[TEXT PASSAGE]
----------------------------------------

The 9 Lambda Cost Traps That Quietly Triple Your AWS Bill (And the Fix Pattern for Each)

A note on this story: The numbers below are a composite of 6 Lambda cost audits we've run, on workloads ranging from 200K invocations/day (small SaaS backends) to 4.2B invocations/month (a streaming-data ingestion pipeline).

A founder DM'd us last month:

"Lambda is supposed to be the cheap option, right? Our serverless bill just hit $38K/month. What am I missing?"

What they were missing: 9 specific cost traps that compound.

We pulled their bill apart. Three functions accounted for 71% of the spend. All three were running 3072 MB of memory for workloads that fit in 512 MB. One had been recursively triggering itself for 11 days because of a bad S3 event filter. By the end of the audit we'd cut their Lambda bill from $38K to $11K/month — a $324K annualized save with no code refactor.

This is the playbook. Run it function-by-function on your top 10 highest-cost Lambdas.

How Lambda actually charges you

Two dimensions, billed every 1ms after a 1ms minimum:

Cost = (GB-seconds × $0.0000166667) + (Invocations × $0.0000002)

The first term is GB-seconds — the product of memory allocated × wall-clock duration. A function with 1024 MB memory running for 200ms costs:

1.0 GB × 0.2 s × $0.0000166667 = $0.00000333

That's a third of a cent per million invocations. So why is your bill $38K? Because the real-world Lambda cost equation looks more like this:

Real cost = (GB-s) + (invocations) + (provisioned concurrency) + 
            (CloudWatch logs ingestion) + (CloudWatch logs storage) +
            (data transfer out) + (NAT gateway egress for VPC functions)

The non-Lambda lines often dominate. CloudWatch Logs alone can match Lambda compute on a chatty function. Let's break down each trap.

Trap 1: Memory wildly over-provisioned (the #1 waste)

The default Lambda memory is 128 MB. New developers panic at the first cold start latency, bump to 1024, then to 3008, then forget about it. Six months later 40% of their monthly bill is unused RAM.

The fix — AWS Lambda Power Tuning:

AWS Lambda Power Tuning is a Step Functions state machine that runs your function across 5-7 memory sizes and plots cost vs. latency. Free, takes 4 minutes to set up.

# Deploy the tuner once
git clone https://github.com/alexcasalboni/aws-lambda-power-tuning
cd aws-lambda-power-tuning && sam deploy --guided

# Then for each function:
aws stepfunctions start-execution \
  --state-machine-arn arn:aws:states:us-east-1:...:lambda-power-tuning \
  --input '{"lambdaARN":"arn:aws:lambda:us-east-1:...:function:my-fn","powerValues":[128,256,512,1024,1536,2048,3008],"num":50,"strategy":"cost"}'

The output gives you the cheapest memory size for your real workload. Median saving across 6 audits: 47% of compute spend.

----------------------------------------

[STATED TASK 1] According to the Lambda cost article, what was the median saving across the six audits after using AWS Lambda Power Tuning?
[STATED TASK 2] Carry on writing the article about Lambda cost traps, starting after its final sentence.

[Dataset records]
----------------------------------------

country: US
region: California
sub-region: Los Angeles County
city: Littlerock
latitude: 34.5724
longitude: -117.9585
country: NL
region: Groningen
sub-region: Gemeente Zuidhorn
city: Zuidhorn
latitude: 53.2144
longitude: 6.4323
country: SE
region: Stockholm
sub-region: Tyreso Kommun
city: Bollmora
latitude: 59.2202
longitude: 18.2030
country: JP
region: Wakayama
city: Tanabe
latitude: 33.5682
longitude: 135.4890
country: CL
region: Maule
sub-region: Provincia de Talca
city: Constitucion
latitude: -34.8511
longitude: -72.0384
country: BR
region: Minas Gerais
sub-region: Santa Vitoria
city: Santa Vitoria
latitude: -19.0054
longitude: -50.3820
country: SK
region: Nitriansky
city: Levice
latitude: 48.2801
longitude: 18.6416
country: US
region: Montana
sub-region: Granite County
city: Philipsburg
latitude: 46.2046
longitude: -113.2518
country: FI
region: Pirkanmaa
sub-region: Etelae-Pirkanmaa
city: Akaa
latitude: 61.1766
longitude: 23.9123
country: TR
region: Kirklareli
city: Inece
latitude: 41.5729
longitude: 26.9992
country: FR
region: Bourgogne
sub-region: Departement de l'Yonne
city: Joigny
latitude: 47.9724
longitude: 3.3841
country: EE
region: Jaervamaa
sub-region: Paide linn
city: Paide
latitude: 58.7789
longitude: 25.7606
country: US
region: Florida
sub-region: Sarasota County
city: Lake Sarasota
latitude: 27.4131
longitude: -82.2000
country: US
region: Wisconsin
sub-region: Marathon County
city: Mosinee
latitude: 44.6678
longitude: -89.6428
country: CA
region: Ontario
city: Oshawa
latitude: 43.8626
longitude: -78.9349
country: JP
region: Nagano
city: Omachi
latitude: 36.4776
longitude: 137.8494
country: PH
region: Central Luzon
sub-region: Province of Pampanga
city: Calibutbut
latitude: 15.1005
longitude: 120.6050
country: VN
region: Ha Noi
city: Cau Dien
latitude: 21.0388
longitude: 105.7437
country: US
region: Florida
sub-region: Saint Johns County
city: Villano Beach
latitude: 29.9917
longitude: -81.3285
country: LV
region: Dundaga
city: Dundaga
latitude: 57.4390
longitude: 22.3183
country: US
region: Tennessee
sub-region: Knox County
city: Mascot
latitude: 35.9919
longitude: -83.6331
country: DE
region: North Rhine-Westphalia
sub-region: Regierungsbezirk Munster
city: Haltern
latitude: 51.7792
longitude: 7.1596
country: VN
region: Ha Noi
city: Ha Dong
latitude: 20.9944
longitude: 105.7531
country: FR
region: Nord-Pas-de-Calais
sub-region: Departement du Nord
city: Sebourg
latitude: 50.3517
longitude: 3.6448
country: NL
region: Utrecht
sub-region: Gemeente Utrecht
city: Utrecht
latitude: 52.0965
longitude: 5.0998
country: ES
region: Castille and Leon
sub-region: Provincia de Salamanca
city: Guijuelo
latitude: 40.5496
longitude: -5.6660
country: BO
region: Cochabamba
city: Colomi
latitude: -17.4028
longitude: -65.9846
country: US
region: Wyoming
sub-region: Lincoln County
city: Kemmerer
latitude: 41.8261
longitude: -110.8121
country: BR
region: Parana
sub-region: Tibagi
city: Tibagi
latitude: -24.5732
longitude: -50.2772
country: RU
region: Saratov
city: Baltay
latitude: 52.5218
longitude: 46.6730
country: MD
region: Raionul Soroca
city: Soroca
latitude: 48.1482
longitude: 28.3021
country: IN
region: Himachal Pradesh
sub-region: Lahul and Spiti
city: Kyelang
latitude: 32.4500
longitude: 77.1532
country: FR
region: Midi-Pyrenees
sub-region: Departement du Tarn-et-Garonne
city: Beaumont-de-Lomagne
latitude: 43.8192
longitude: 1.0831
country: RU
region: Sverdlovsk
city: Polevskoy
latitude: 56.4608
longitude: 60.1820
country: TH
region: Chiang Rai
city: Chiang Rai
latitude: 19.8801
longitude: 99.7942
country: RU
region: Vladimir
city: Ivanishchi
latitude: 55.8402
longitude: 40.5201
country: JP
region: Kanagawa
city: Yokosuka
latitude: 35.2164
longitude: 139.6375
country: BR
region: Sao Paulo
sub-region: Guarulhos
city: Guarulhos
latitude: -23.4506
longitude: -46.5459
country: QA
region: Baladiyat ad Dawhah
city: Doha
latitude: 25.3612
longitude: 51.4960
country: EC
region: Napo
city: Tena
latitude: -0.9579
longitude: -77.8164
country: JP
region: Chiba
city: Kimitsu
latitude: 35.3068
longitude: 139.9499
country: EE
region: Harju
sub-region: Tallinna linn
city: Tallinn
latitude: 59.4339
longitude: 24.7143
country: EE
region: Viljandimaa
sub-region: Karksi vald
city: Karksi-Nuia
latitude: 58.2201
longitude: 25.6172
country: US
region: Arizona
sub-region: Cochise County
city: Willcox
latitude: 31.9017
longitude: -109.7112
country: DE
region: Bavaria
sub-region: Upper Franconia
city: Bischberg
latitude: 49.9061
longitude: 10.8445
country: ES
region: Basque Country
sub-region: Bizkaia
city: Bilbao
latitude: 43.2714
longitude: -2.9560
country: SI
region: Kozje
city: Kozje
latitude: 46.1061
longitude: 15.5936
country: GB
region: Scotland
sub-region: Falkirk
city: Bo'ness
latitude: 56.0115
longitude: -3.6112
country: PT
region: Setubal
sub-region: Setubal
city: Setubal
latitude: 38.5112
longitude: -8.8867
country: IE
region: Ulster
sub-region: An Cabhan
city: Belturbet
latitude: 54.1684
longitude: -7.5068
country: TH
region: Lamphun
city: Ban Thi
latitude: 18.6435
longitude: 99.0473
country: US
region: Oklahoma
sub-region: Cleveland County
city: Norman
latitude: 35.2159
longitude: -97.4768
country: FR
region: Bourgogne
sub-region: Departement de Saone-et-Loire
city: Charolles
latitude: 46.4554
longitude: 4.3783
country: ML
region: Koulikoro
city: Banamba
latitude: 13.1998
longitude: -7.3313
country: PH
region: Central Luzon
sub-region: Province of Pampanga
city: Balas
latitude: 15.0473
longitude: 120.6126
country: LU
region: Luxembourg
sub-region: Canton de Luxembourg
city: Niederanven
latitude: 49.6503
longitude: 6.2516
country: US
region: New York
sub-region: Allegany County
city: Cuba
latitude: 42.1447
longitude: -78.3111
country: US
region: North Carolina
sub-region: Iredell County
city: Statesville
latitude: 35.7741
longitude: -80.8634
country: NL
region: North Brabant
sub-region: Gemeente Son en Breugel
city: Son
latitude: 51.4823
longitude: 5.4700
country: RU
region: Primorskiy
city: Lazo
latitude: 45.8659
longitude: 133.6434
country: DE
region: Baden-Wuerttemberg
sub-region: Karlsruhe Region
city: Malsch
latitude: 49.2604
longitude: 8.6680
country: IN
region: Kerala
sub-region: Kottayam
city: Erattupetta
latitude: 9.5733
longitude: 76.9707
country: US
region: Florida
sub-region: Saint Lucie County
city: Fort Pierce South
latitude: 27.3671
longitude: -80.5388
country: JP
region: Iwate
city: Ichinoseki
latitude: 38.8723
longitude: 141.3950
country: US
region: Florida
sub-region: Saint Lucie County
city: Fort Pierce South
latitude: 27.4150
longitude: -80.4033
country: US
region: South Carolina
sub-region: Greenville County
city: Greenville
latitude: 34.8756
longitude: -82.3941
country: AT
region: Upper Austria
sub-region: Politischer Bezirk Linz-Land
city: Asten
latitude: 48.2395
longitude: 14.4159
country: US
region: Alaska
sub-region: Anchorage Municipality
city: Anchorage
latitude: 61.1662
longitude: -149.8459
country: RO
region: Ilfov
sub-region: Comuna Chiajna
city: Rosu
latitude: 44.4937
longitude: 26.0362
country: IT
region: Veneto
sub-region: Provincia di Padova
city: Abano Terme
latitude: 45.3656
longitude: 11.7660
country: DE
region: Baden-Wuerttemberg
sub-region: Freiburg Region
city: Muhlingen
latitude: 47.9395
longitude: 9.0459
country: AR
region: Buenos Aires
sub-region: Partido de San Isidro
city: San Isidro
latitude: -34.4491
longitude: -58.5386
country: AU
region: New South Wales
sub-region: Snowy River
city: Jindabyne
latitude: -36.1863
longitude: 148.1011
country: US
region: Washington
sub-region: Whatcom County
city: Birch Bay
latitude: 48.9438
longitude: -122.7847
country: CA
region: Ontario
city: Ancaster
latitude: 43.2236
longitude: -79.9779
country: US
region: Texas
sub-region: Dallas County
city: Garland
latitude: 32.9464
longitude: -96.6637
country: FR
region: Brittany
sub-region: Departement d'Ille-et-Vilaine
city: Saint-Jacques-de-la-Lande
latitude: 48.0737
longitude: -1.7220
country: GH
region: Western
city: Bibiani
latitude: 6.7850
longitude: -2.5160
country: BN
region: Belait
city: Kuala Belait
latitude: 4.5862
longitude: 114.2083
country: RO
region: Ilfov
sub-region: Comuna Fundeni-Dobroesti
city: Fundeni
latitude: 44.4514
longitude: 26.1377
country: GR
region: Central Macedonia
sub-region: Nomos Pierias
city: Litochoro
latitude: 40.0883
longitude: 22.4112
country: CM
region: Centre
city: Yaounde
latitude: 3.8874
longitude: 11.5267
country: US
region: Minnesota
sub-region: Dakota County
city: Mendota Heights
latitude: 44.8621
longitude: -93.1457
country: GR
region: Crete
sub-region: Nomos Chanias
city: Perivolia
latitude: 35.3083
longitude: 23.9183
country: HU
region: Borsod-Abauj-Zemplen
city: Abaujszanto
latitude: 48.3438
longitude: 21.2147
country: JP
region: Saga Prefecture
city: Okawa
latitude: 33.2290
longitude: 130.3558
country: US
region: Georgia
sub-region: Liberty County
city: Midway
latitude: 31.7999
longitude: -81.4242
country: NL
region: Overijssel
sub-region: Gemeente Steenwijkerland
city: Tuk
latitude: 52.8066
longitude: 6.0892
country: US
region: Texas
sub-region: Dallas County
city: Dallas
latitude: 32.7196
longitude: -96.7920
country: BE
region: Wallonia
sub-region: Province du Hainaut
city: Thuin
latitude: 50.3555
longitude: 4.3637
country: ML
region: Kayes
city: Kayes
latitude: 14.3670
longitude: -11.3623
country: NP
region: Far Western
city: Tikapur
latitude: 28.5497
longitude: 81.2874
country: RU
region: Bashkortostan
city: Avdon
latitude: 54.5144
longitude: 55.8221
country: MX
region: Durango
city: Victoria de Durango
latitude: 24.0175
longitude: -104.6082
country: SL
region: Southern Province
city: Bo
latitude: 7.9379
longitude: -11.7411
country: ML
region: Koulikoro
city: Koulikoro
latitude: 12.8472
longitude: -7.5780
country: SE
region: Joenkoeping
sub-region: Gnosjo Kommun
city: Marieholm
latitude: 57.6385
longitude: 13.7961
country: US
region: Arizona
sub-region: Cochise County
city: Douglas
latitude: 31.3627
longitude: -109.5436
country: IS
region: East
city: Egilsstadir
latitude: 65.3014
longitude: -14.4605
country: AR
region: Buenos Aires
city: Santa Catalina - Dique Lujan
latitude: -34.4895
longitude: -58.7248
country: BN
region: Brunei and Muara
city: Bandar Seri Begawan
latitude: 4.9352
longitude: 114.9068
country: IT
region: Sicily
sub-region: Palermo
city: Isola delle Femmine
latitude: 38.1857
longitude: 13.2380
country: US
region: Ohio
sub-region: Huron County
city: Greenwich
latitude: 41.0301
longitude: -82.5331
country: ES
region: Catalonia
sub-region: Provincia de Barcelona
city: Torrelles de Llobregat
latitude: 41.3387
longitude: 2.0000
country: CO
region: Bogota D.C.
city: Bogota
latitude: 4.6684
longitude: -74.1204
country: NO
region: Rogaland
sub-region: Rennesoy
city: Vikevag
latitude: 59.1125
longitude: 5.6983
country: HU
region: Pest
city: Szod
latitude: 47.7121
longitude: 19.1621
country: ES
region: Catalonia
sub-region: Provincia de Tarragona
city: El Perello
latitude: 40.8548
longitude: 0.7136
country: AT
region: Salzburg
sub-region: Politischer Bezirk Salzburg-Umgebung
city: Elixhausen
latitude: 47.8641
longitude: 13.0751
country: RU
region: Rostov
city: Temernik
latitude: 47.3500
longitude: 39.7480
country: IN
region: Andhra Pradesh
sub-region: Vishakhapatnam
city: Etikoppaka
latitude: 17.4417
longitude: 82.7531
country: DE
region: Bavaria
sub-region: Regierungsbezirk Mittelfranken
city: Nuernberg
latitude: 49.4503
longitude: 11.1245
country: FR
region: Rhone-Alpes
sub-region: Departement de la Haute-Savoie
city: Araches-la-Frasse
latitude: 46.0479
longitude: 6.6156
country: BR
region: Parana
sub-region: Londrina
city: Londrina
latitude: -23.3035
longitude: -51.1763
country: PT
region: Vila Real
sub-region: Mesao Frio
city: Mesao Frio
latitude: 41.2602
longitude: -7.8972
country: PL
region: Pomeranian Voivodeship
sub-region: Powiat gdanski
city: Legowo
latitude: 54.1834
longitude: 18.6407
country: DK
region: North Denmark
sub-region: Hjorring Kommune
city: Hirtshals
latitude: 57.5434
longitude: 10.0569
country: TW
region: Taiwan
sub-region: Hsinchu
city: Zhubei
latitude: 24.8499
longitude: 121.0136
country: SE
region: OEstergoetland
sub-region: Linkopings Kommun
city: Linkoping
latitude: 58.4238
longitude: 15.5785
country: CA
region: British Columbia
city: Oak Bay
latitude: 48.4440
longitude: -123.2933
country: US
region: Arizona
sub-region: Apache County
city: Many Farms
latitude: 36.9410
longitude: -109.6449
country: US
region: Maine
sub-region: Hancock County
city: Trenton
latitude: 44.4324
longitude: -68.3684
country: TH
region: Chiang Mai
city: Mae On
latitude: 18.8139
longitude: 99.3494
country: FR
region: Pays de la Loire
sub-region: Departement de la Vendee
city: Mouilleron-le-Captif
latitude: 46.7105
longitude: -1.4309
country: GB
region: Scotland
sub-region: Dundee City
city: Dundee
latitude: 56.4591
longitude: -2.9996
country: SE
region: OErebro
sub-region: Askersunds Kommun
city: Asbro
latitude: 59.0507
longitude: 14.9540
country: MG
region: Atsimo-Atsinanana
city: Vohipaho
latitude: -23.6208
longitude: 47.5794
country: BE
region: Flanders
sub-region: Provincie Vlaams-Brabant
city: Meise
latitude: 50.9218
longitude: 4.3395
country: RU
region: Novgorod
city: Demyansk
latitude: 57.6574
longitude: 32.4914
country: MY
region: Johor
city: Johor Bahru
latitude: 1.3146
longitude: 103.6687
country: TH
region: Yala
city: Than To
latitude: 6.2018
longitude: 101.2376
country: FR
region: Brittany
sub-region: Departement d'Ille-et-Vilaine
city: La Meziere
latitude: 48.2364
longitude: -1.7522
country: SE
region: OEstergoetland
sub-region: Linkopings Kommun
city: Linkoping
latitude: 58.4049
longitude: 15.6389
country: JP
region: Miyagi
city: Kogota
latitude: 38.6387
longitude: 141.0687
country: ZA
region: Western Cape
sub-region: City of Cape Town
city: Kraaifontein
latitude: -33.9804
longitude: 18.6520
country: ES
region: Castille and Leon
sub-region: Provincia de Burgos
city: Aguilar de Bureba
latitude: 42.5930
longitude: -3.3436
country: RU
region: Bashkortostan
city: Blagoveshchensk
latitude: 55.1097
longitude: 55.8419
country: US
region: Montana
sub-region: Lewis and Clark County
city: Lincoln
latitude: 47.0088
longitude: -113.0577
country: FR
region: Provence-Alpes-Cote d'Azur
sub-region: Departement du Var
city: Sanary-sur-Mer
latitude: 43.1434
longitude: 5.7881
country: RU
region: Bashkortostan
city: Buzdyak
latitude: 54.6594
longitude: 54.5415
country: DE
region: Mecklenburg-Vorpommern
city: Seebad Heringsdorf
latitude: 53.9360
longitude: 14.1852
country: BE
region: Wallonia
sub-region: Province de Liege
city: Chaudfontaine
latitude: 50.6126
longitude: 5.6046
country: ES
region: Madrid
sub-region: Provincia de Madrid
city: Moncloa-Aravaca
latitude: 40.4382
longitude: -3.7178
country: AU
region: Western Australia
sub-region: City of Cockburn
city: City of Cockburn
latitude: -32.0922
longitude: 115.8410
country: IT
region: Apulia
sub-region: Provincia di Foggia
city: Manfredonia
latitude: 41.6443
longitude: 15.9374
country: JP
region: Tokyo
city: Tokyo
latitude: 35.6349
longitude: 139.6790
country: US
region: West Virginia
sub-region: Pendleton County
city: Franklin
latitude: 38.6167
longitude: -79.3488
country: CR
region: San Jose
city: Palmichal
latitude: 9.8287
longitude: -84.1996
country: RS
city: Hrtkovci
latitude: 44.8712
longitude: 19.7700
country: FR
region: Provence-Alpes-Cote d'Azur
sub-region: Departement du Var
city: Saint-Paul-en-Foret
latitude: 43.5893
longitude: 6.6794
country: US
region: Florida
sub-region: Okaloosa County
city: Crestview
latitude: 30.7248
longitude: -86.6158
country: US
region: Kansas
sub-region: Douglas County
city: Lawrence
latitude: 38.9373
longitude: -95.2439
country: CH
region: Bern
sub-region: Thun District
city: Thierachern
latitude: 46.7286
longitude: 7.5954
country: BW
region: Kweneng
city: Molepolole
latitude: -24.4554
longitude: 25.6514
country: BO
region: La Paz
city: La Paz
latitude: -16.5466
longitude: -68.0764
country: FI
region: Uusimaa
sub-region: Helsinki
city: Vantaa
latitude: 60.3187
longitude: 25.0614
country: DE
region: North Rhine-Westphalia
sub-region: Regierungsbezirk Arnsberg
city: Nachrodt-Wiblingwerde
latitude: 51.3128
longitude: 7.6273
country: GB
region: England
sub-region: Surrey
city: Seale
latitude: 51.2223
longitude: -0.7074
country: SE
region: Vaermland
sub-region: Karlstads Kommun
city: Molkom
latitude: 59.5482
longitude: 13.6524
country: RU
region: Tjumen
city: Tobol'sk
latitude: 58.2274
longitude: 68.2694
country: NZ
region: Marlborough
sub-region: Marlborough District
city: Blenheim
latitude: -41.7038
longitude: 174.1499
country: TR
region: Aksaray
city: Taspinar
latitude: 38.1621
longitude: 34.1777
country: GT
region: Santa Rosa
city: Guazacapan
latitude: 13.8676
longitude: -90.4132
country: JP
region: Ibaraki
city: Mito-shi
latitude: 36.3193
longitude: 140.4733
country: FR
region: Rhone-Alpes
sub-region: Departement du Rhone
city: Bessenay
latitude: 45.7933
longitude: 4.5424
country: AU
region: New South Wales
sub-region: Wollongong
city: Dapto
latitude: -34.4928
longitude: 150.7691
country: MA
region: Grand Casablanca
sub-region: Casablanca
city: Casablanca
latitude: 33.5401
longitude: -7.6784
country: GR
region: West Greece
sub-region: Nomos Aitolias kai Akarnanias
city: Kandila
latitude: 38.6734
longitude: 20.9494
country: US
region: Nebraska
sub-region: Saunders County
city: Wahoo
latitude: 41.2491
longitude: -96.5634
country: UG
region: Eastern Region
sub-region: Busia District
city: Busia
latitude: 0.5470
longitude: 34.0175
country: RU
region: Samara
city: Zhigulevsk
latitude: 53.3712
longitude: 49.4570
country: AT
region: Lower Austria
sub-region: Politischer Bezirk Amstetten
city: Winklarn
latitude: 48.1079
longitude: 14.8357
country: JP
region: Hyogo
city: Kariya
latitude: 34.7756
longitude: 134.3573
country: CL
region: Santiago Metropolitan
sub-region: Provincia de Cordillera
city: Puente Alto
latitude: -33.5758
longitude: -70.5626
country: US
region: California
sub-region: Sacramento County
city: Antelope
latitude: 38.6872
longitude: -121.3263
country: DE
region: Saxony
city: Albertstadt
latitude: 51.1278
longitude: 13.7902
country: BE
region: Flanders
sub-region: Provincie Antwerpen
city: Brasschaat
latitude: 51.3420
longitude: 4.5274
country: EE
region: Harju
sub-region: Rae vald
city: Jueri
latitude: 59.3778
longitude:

----------------------------------------

[FINAL RESULT 1] 47% of compute spend.

[FINAL RESULT 2]
Counter-intuitive truth: bumping memory often lowers total cost because you also get proportionally more CPU. A function at 1024 MB might cost less than the same function at 512 MB if it finishes 3× faster.

Trap 2: Provisioned concurrency you don't need

Provisioned Concurrency (PC) keeps Lambda environments warm to eliminate cold starts. It's billed at $0.0000041667/GB-s whether or not the function is invoked. That means 24/7 PC on a 1024 MB function costs ~$108/month per provisioned unit, doing nothing.

Three traps here:

Set-and-forget PC at peak capacity. Most teams provision for peak QPS and never scale it down. Use Application Auto Scaling to scale PC by ScheduledScalingPolicy (drop to 1 unit during nights/weekends).
PC on async workloads. Cold starts don't matter for SQS-triggered or EventBridge-scheduled functions. PC there is pure waste.
PC + ARM mismatch. Provisioned Concurrency on x86_64 when you could be on Graviton (arm64) costs 20% more for nothing.

Quick audit:

aws lambda list-provisioned-concurrency-configs --function-name $FN
# Multiply by hours/month × $0.0000041667 × MemoryMB / 1024

If you can't justify the cold-start latency to a real user-facing path, kill the PC.

Trap 3: Recursive / event-loop triggers (the silent budget killer)

This one always looks shocking in the audit:

A function listens to S3 ObjectCreated events. The function processes the file and writes a transformed version back to the same bucket. The transformed file triggers the function again. Infinite loop.

We've seen 4 variants of this:

S3 → Lambda → S3 (same bucket)
DynamoDB stream → Lambda → DynamoDB write (same table)
EventBridge → Lambda → EventBridge put-events (same bus, same pattern)
SNS → Lambda → SNS publish (same topic)

A single recursive trigger can rack up millions of invocations a day before anyone notices. The cost ramps slowly because each invocation is cheap, until the bill arrives.

The fix:

Always scope event filters tightly — exclude the prefix or suffix the function writes to.
Set a circuit-breaker metric: CloudWatch alarm on Invocations > 1.5× last week's same-hour baseline.
Use Lambda recursion detection (now built-in for some triggers): https://docs.aws.amazon.com/lambda/latest/dg/invocation-recursion.html

Also: check your DLQ (Dead Letter Queue). One customer had a poison message replaying through their function 12,000 times/hour for 3 weeks before anyone noticed. Set max-receive-count = 5 on every SQS source.

Trap 4: CloudWatch Logs ingestion (the hidden 30%)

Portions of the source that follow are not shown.